◆ EXERCISE INSTRUCTIONS: Give a bare count of the lines with "Jesus" in the material below.
▼
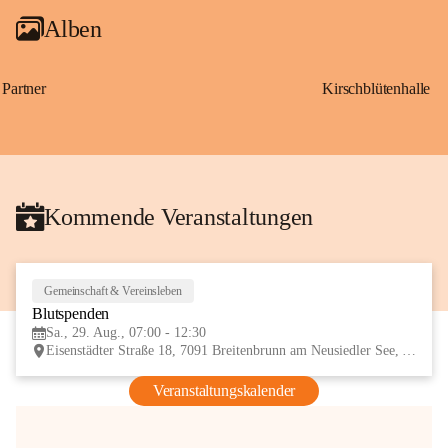
Alben
Partner
Kirschblütenhalle
Kommende Veranstaltungen
Gemeinschaft & Vereinsleben
29
Blutspenden
AUG
Sa., 29. Aug., 07:00 - 12:30
Eisenstädter Straße 18, 7091 Breitenbrunn am Neusiedler See, AUT
Veranstaltungskalender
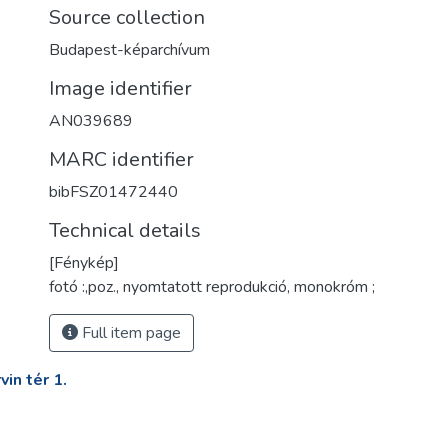
Source collection
Budapest-képarchívum
Image identifier
AN039689
MARC identifier
bibFSZ01472440
Technical details
[Fénykép]
fotó :,poz., nyomtatott reprodukció, monokróm ;
Full item page
in tér 1.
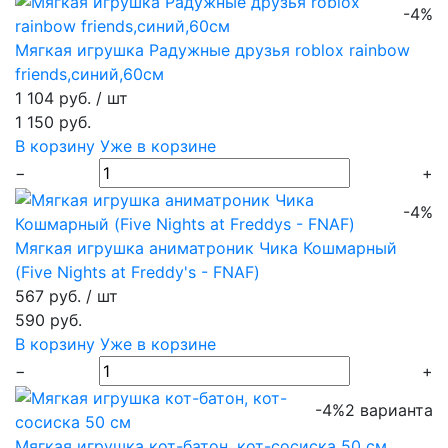
-4%
Мягкая игрушка Радужные друзья roblox rainbow
friends,синий,60см
1 104 руб.
/ шт
1 150 руб.
В корзину
Уже в корзине
−
+
-4%
Мягкая игрушка аниматроник Чика Кошмарный
(Five Nights at Freddy's - FNAF)
567 руб.
/ шт
590 руб.
В корзину
Уже в корзине
−
+
-4%
2 варианта
Мягкая игрушка кот-батон, кот-сосиска 50 см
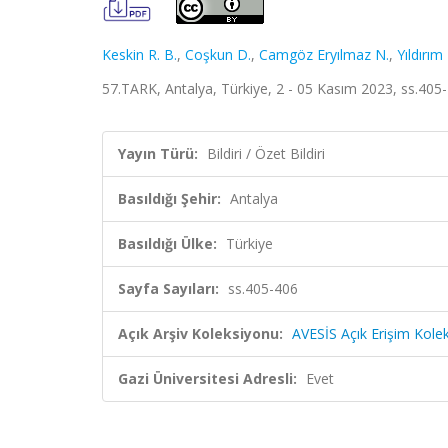
Keskin R. B.
,
Coşkun D.
,
Camgöz Eryılmaz N.
,
Yıldırım 
57.TARK, Antalya, Türkiye, 2 - 05 Kasım 2023, ss.405-4
Yayın Türü:
Bildiri / Özet Bildiri
Basıldığı Şehir:
Antalya
Basıldığı Ülke:
Türkiye
Sayfa Sayıları:
ss.405-406
Açık Arşiv Koleksiyonu:
AVESİS Açık Erişim Kole
Gazi Üniversitesi Adresli:
Evet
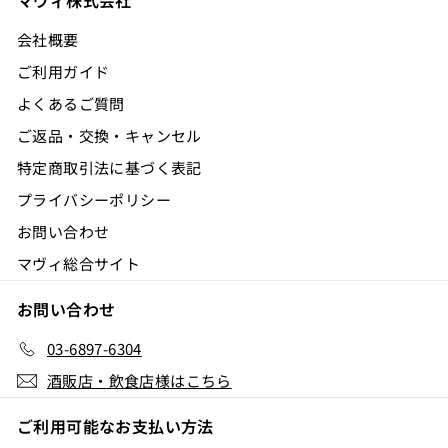
マヴィ株式会社
会社概要
ご利用ガイド
よくあるご質問
ご返品・交換・キャンセル
特定商取引法に基づく表記
プライバシーポリシー
お問い合わせ
マヴィ総合サイト
お問い合わせ
03-6897-6304
酒販店・飲食店様はこちら
ご利用可能なお支払い方法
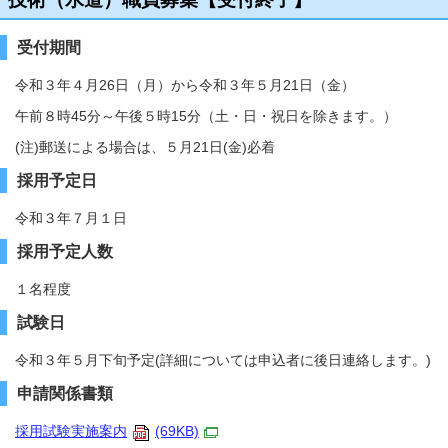
受付期間
令和３年４月26日（月）から令和３年５月21日（金）
午前８時45分～午後５時15分（土・日・祝日を除きます。）
(注)郵送による場合は、５月21日(金)必着
採用予定日
令和３年７月１日
採用予定人数
１名程度
試験日
令和３年５月下旬予定(詳細については申込者に後日連絡します。)
申請関係書類
採用試験実施案内
(69KB)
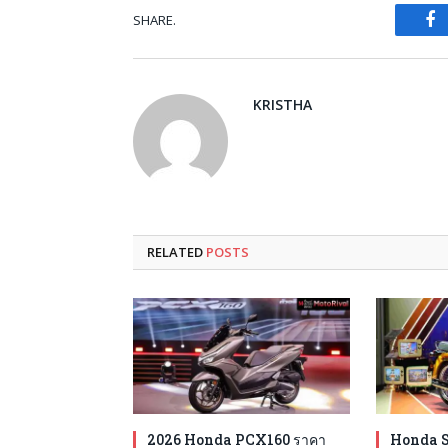
SHARE.
Fa
KRISTHA
RELATED
POSTS
2026 Honda PCX160 ราคา
Honda S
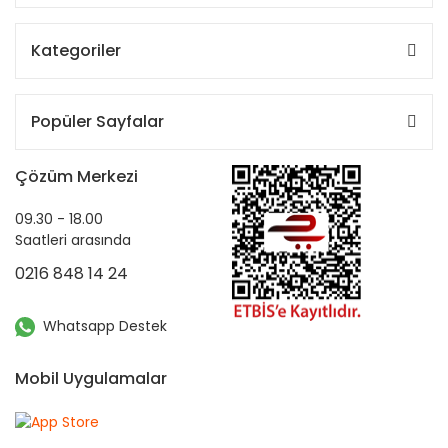
Kategoriler
Popüler Sayfalar
Çözüm Merkezi
09.30 - 18.00
Saatleri arasında
0216 848 14 24
Whatsapp Destek
Mobil Uygulamalar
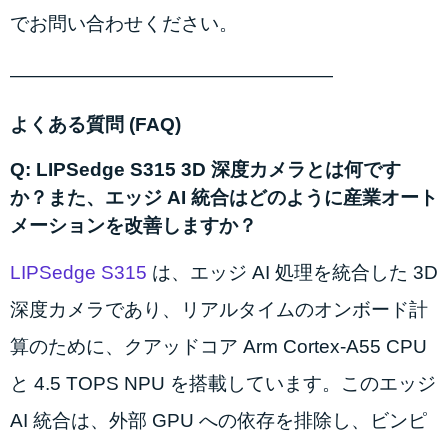
でお問い合わせください。
—————————————————
よくある質問 (FAQ)
Q: LIPSedge S315 3D 深度カメラとは何です
か？また、エッジ AI 統合はどのように産業オート
メーションを改善しますか？
LIPSedge S315
は、エッジ AI 処理を統合した 3D
深度カメラであり、リアルタイムのオンボード計
算のために、クアッドコア Arm Cortex-A55 CPU
と 4.5 TOPS NPU を搭載しています。このエッジ
AI 統合は、外部 GPU への依存を排除し、ビンピ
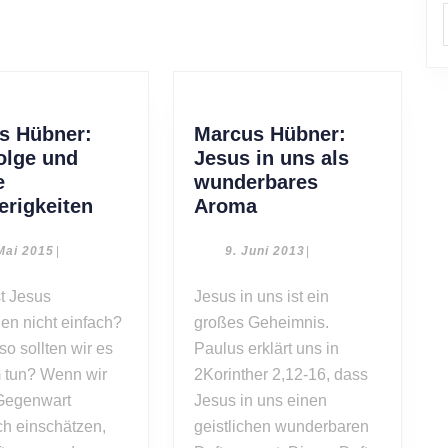
Next
post:
s Hübner:
Marcus Hübner:
olge und
Jesus in uns als
e
wunderbares
Marcus
Marcus
erigkeiten
Aroma
Hübner:
Hübner:
Nachfolge
Jesus
30.
9.
Mai 2015
|
9. Juni 2013
|
Mai
Juni
und
in
2015
2013
Jesus in uns ist ein
andere
uns
en nicht einfach?
Schwierigkeiten
großes Geheimnis.
als
wunderbares
o sollten wir es
Paulus erklärt uns in
Aroma
m tun? Wenn wir
2Korinther 2,12-16, dass
Gegenwart
Jesus in uns einen
sch einschätzen,
geistlichen wunderbaren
▲
◆ EXERCISE ANSWER: 4